The Goonies, a nostalgia item for those who came of age in the 1980s, has just enough adolescent truth to counterbalance the considerable, major-studio falsities. It’s often schlocky, yet speaks from the heart.
Above all, this is true to the camaraderie of boys who have been left alone to roam on their bikes. The self-described Goonies, all social outsiders in one way or another, include the asthmatic Mikey (Sean Astin); pudgy Chunk (Jeff Cohen); smirking Mouth (Corey Feldman); and geeky Data (Jonathan Ke Quan). Residents of an Oregon neighborhood that has been bought out to make way for a golf course, the gang spends their last day together on a long-shot adventure: seeking the rumored pirate treasure that is part of local lore.
There is a mildly subversive, slobs-versus-snobs thread here that recalls the ethos of other ’80s comedies, particularly Stripes and Caddyshack. Yet the primary sensibility of The Goonies can be captured in two words, uttered by Mikey when he comes across a treasure map in his attic: “What if…” The Goonies, like many summer afternoons I shared with the neighborhood boys of my youth, is a game of “what if,” given a Steven Spielberg budget. (Spielberg is a producer; Richard Donner directs). Anything you can imagine is possible – at least in your imagination.
In The Goonies, this means the boys – accompanied by Mikey’s older brother Brand (Josh Brolin) and two older girls (Kerri Green and Martha Plimpton) – actually do find a tunnel beneath an abandoned restaurant that appears to lead to the treasure. They also run into a trio of comic crooks (Anne Ramsey, Joe Pantoliano and Robert Davi) who, despite their bumbling, present a real threat. The movie’s comic highlight may be when Ramsey’s evil stepmother figure holds Chunk’s finger over a blender and demands he tell her everything he knows. He proceeds to confess every minor infraction he’s ever committed since preschool.
When Mikey sucks on his inhaler, it’s with the same authoritative manner Humphrey Bogart would take a drag from a cigarette.
Cohen, as Chunk, nails that scene, but for the most part he and his cast mates give loud, Child Actor performances. (Feldman’s Mouth is insufferable.) The notable exception is Astin, as Mikey. The rest are playing Goonies; Mikey is living it. He corrals them all – even his big brother and those intimidating girls – on the adventure, and once there he bravely leads them through the series of Indiana Jones-style booby traps. When he sucks on his inhaler, it’s with the same authoritative manner Humphrey Bogart would take a drag from a cigarette.
Astin also delivers one little detail that may be my favorite moment in the movie. Early on, Mikey and Brand look out from their porch over the little neighborhood they’re being forced to leave behind. Things get a bit teary, and Brand instinctively responds by offering something that’s half hug, half headlock. (More adolescent truth.) Mikey acquiesces, to the point that Brand has to pull him into the house, Mikey’s feet dragging along the ground. A bullying gesture becomes something else: a brotherly embrace.
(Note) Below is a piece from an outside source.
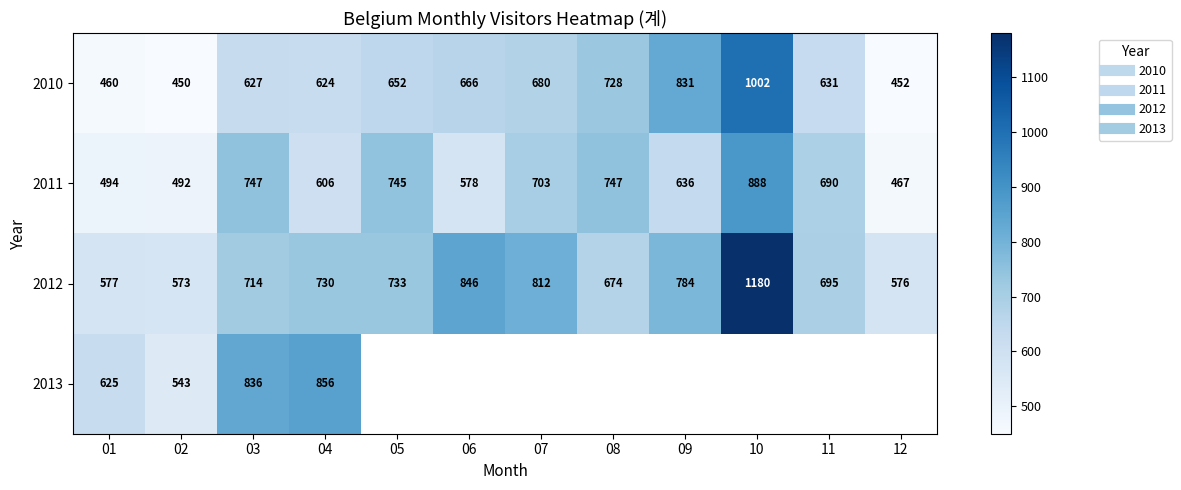

Is the value of 2011 at 01 greater than the value of 2013 at 07?

No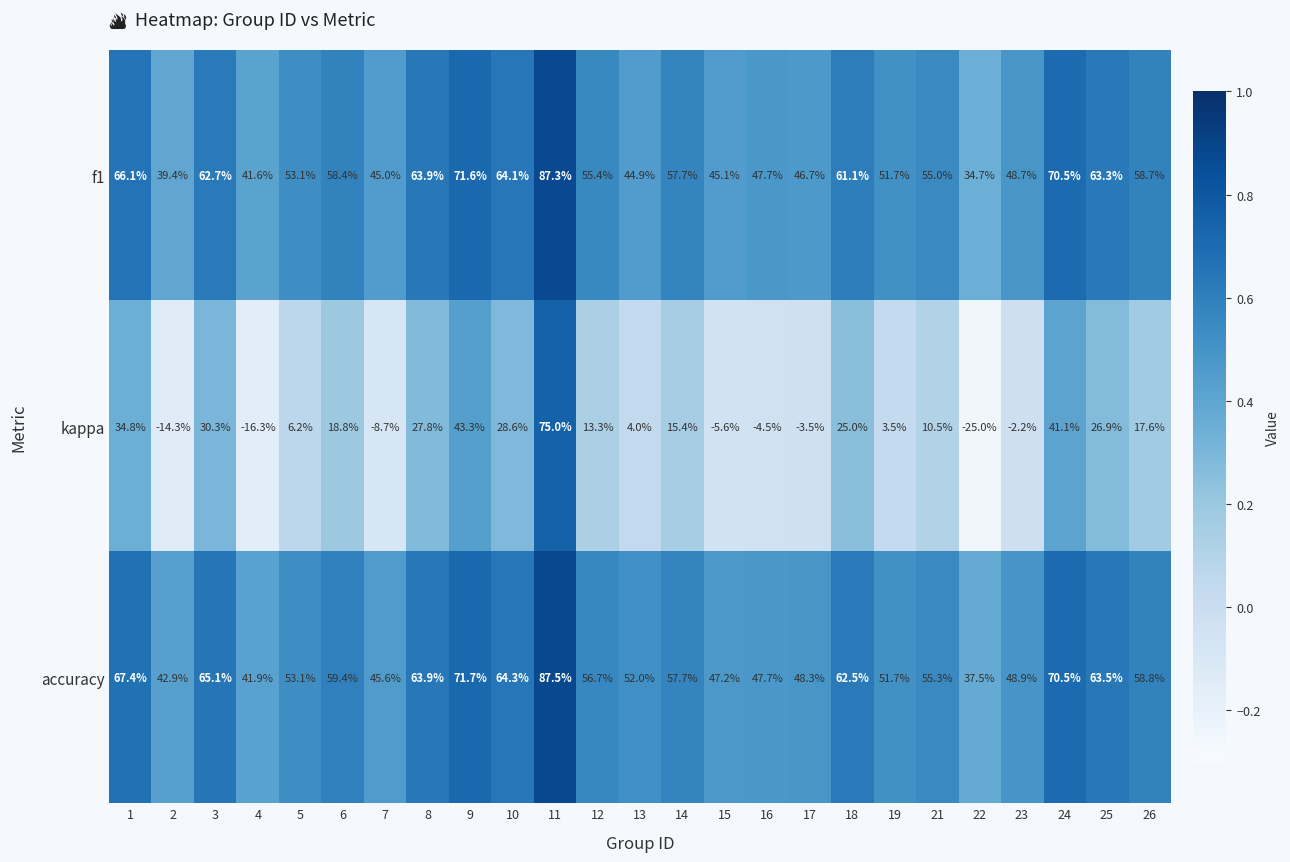

What is the spread (max minus min) of values at 10?

35.7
A coda: Sloth. I’m tacking this on here because I have no idea what to make of the character, played by John Matuszak. The brother of the two criminals, Sloth is first introduced chained to a wall in the basement of the restaurant, bellowing like a wounded animal. When we finally get a close look at him, his face is horribly deformed: one side appears to be melting away, so that his left eye is almost level with his nose. Sloth is clearly meant to be an extreme “Goonie” – another outsider, rejected by his own family – and eventually he proves to be a crucial ally to the kids. Yet his scenes are so clunky and hokey they tend to undermine the intentions of the narrative. And a confrontation between Sloth and his mother (Ramsey), in which she confesses to child abuse, seems pulled from some horrific, adult fairy tale. In short, this isn’t a character that can be neatly tucked away by Chunk’s final, smiley pronouncement in the film’s painful last moments: “You can come live with us!”